Student Engagement and Technology

This post is a rehearsal of part of a presentation in which I’m participating in a few weeks at ELI.  The presentation is entitled “Using NSSE and FSSE to link technology to student learning and engagement” and I’ll be giving it with one my colleagues here at Indiana University’s Center for Postsecondary Research, Amy Garver.

The relationship between student engagement and technology is a hot topic right now.  The current issue of EDUCAUSE Quarterly focuses on this relationship.  Both the National Survey of Student Engagement (NSSE) and the Community College Survey of Student Engagement (CCSSE) have focused on technology.  NSSE most recently published technology-related findings in 2008 and 2009 Annual Results (CCSSE followed suit in 2009) but we’ve poked at this topic several times in the past ten years.

In general, every time we’ve examined this relationship we find it to be positive.  The relationship isn’t always terribly strong but it’s positive and significant*.  More importantly, this relationship appears to persist no matter what we throw into the mix.  We’ve tried many different things (“controls”) to see if there is something tricky going on, such as a complex relationship with other variables.  For example, it’s possible that students from more affluent backgrounds both use technology more often and score higher on our measurements of engagement because they had better schooling.  But that doesn’t appear to be the case.  At the moment, however, it appears simply that “technology is good.”

That conclusion is neither satisfying nor likely.  It’s not satisfying because it seems very shallow and not at all explanatory (e.g. it doesn’t tell us what it is about “technology” that encourages more engagement and better learning).  It’s not likely because several decades of research has told us that it doesn’t matter which medium we use to deliver education (Clark, Yates, Early, & Moulton (2009), available as a pre-print, is an excellent overview of this body of research).

So if we don’t accept the overly-simple statement that “technology is good,” what do we do?  We did two things.  First, we focused on some specific technologies so we could move beyond broad conceptions of technology and look at some tools currently in use.  Despite the excellent research that tells us that technology itself should not have an impact, we must keep an open mind and explore that possibility, especially as technology advances and becomes more complex and ubiquitous.  Second, we asked faculty participating in the Faculty Survey of Student Engagement (FSSE) a nearly identical set of questions as we were asking the students participating in NSSE in the spring of 2009.  We even convinced 18 institutions to administer both sets of questions!  We wanted to draw faculty directly into the mix because the most likely explanation for our repeated finding of “technology is good” is that use of technology is associated with good teaching.  (That hypothesis also seemed to tentatively arise from one of our studies of distance learners, a study that didn’t seem to do much to cut through the clutter despite using sophisticated methodology.)

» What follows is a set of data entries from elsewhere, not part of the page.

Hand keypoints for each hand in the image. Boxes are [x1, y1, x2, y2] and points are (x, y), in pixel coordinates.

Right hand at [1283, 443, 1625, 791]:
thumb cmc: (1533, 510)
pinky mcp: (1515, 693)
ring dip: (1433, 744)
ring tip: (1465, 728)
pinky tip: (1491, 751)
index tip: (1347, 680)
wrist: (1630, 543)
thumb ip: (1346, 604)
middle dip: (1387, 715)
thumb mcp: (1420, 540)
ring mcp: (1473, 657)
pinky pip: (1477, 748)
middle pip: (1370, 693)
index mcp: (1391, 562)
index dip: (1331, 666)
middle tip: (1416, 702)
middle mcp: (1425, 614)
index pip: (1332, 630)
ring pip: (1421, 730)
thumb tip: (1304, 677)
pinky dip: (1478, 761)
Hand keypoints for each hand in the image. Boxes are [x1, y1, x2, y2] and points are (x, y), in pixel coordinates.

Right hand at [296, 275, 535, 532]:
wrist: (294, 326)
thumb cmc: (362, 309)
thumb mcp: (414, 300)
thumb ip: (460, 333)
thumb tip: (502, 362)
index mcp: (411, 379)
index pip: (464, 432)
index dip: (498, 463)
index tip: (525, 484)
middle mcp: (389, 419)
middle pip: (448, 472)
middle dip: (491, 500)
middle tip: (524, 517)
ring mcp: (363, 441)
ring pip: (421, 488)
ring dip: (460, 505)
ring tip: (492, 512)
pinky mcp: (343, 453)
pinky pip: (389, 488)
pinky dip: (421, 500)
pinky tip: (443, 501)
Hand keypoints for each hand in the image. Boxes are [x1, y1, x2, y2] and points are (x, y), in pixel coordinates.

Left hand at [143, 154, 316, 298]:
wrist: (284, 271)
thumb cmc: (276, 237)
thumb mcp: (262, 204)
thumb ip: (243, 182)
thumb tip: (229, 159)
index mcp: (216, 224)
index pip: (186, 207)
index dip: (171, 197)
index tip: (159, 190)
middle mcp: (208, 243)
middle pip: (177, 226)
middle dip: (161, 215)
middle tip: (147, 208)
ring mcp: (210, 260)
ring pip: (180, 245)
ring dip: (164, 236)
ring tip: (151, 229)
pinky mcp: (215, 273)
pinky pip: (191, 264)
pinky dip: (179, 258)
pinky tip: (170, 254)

We presented some of our results at POD’s 2009 conference in Houston.  As mentioned above, we’ll be presenting some more at ELI’s 2010 conference in Austin.  And we’ll be presenting again at AIR in Chicago in a few months.  These are all different presentations focusing on different aspects of our data.  And there is still data we haven’t yet analyzed and presented!

I’m sorry that I haven’t give you any answers in this blog post.  We’re still working to find them and so far it’s been devilishly difficult.  It’s probably hard for us because our tools – voluntary, self-administered surveys administered to massively large groups of students and faculty – are blunt objects with limited capabilities.  And every answer we find raises more questions.  But it’s clear that there is positive relationship between student use of technology and student engagement, even if the relationship is more complex than it appears on the surface.

* – Statistical significance is tricky for us.  Our data sets are enormously large and since significance is sensitive to sample size a whole lot of things are significant.  So we often turn to other measures such as effect size and other contextual indicators to make sense of our data.